A few months ago I was sitting outside of a café in Orlando, Florida. As much as anywhere, Orlando is a crossroads of the world. Watching and listening, we saw European tourists who were speaking German, French and Spanish. A large, cigar-smoking Italian sat to my right, who I learned was a chef at a restaurant down the road. To my left two young men sat, obviously a couple, drinking their beer and talking about work. The owner of the café came by – he was from Miami originally and was working hard to make a living, we learned.

People were getting off of the airport shuttles in droves, wearing everything from Mardi Gras beads and rainbow wigs to pinstripe suits and night gowns. There were young families and couples, drag queens and hookers, cops and business men, diners and shoppers, users and pushers, Mickey Mouse, and at least two preachers – all together in the same place. I thought for a moment: “I know what all these people have in common. I have probably never said anything in twenty years of speaking from church pulpits that matters to any of them. They don’t care what we have to say.”

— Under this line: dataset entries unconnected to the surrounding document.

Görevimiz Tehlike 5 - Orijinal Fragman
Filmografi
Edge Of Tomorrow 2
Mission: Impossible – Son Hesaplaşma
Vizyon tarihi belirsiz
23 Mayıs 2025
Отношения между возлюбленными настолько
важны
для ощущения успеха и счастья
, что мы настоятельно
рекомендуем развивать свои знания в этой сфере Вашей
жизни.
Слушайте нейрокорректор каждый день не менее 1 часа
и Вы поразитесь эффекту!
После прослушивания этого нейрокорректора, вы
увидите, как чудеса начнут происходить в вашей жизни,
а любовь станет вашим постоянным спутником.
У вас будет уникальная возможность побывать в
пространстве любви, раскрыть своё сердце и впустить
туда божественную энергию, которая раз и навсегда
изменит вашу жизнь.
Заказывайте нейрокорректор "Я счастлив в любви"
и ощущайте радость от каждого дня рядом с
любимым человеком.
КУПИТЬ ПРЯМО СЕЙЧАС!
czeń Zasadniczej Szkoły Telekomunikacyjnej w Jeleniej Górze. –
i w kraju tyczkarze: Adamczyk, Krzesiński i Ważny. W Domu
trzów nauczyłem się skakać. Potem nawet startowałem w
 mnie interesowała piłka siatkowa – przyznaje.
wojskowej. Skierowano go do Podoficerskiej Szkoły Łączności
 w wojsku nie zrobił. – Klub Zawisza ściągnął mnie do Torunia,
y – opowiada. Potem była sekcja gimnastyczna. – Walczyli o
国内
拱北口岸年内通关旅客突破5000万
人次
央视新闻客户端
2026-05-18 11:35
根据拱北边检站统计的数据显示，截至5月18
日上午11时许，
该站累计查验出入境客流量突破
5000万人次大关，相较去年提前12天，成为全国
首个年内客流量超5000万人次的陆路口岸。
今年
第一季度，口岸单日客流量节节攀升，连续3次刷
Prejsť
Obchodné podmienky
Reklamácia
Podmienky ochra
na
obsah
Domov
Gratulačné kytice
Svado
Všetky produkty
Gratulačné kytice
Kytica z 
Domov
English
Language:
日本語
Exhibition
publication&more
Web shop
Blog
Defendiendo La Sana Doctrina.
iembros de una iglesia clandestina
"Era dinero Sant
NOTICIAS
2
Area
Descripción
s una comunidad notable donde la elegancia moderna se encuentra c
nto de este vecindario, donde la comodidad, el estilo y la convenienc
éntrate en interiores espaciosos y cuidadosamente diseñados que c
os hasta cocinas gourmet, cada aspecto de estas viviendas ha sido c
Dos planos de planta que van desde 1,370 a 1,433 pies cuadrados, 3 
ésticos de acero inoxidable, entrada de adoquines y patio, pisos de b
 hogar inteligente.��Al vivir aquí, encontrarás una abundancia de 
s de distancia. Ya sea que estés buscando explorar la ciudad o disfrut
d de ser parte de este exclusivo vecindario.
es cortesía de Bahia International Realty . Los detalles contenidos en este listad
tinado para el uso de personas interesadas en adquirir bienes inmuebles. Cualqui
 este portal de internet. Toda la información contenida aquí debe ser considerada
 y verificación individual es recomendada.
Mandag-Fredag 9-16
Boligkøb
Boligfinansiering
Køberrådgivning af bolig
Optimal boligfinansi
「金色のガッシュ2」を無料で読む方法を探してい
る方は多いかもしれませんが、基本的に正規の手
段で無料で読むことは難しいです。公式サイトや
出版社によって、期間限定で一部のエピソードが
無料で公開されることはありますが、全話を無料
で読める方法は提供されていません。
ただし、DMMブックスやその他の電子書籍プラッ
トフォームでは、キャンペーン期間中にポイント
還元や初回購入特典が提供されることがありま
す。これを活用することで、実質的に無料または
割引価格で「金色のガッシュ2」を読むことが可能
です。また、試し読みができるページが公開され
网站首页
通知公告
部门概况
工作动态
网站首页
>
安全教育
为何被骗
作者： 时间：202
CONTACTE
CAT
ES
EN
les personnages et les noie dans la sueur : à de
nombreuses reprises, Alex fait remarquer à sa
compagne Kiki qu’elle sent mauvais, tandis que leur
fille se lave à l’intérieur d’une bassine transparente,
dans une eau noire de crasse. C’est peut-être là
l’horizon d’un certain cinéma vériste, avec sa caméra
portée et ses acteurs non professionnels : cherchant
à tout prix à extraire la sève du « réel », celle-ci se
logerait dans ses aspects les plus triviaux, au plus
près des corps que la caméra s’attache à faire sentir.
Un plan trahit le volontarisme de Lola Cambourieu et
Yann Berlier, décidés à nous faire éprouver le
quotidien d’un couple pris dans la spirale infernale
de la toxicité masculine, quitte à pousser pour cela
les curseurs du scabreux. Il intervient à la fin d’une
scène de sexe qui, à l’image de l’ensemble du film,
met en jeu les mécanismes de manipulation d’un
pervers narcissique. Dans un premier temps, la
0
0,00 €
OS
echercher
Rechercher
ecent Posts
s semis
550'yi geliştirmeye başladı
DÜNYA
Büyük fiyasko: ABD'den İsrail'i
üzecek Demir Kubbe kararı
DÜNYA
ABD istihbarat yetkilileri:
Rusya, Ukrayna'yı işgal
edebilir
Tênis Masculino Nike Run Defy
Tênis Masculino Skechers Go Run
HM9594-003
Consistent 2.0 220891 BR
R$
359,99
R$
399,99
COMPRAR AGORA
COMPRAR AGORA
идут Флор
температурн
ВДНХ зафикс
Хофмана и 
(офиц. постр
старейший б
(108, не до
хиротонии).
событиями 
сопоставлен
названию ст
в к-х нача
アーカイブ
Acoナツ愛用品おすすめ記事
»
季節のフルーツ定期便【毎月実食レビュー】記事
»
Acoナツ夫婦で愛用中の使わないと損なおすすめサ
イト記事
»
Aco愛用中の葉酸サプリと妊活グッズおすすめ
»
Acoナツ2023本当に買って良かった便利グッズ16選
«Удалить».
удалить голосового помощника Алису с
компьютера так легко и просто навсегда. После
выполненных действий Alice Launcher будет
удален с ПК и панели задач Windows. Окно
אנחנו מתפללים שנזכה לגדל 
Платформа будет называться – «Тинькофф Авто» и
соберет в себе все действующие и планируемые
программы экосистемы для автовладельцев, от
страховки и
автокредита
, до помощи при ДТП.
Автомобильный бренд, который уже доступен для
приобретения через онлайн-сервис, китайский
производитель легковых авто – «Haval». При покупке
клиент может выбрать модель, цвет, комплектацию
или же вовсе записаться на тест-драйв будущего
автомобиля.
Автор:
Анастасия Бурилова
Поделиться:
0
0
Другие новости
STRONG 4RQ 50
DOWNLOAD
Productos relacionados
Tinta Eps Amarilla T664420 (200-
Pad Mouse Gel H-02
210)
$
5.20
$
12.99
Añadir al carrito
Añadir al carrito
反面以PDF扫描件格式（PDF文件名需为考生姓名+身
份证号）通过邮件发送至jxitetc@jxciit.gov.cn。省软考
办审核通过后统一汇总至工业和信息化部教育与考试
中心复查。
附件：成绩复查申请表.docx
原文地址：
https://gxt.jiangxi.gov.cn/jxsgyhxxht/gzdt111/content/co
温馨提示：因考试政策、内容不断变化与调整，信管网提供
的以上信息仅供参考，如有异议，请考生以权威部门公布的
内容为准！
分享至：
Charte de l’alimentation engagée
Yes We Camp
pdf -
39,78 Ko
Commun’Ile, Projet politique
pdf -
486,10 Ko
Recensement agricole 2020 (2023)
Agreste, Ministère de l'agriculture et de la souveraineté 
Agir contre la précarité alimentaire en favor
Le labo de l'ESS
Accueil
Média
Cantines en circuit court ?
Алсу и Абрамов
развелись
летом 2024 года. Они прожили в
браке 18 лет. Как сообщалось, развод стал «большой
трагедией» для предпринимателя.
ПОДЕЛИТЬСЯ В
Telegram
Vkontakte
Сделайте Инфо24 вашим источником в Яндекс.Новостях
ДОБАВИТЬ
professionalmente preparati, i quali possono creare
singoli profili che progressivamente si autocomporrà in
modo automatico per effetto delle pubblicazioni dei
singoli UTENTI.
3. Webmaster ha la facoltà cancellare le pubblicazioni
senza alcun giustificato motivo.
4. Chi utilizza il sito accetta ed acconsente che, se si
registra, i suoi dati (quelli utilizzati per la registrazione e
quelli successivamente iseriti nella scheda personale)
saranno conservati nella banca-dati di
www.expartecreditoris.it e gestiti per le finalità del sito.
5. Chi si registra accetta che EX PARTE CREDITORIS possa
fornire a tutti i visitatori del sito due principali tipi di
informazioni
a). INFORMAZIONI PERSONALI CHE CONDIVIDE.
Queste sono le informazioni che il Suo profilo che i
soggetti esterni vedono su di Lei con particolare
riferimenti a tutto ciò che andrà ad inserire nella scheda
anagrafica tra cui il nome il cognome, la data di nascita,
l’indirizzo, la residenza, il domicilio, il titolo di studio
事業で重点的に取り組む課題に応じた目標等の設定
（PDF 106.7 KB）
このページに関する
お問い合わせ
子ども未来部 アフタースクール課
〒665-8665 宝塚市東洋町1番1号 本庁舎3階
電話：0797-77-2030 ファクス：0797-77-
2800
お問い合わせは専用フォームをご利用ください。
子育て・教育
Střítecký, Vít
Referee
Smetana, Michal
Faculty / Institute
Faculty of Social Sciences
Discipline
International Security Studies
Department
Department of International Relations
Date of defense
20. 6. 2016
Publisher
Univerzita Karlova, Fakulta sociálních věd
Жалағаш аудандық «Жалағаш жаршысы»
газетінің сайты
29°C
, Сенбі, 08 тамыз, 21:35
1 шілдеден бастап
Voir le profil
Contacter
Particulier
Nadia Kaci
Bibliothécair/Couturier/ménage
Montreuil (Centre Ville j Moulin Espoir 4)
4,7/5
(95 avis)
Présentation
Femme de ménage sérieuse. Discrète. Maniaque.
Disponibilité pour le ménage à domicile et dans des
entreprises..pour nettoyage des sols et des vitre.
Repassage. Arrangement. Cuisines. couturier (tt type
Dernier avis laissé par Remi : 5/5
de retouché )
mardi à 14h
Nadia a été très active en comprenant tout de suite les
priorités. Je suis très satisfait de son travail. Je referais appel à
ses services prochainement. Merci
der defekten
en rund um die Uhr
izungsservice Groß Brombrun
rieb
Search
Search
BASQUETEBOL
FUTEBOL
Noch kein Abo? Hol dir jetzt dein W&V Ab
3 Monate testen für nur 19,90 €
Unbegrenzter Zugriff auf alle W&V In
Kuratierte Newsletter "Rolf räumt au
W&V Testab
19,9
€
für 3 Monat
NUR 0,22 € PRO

In the world in which we now live, where everything and everybody is so different than the Christian world that incubated and shaped us, how do we say anything that matters to those who do not know or follow Christ? One of Soren Kierkegaard’s legendary parables begins: “It happened that a fire broke out backstage at a theater.” Kierkegaard goes on to explain how the fire spread quickly and threatened to consume the entire building.

One of the actors backstage at the theater that evening was a clown, and it fell upon him to go onto the stage and warn the public of the danger. He stepped onto the stage, dressed as he was, and the crowd began to laugh and applaud. He stopped them and gave his warning: “You are in great danger! Run for your life!” They laughed all the more. He repeated his warning, even more forcefully this time. The crowd laughed and shouted even louder. On and on this went, the clown growing more and more passionate and the crown more and more entertained. They did not take him seriously. “But after all,” Kierkegaard says, “he was only a clown.”

Why are we as Christians not taken seriously when we speak? Maybe it is because it doesn’t matter what we say as much as it matters more how we live, and who we are? Then, and only then, will we have anything to say that is honest, credible, or effective to the society that surrounds us. It is a worn out cliché, but there remains some truth in it: People don’t care about what you know until they know how much you care. What matters at the end of the day, at the end of our careers, at the end of whatever time God gives us – what matters is that we cared, and cared deeply, for the people who crossed our paths and that we served them as Christ served us.

Taking a truly compassionate approach, where we see people as people – living, breathing, laughing, crying, struggling but priceless creations in the image of God – and not as statistics or votes or sales or dollars in the coffers or names on the roll or notches in our gun or people who will agree or oppose us – this will infuse the church with credibility and integrity so needed in the world today.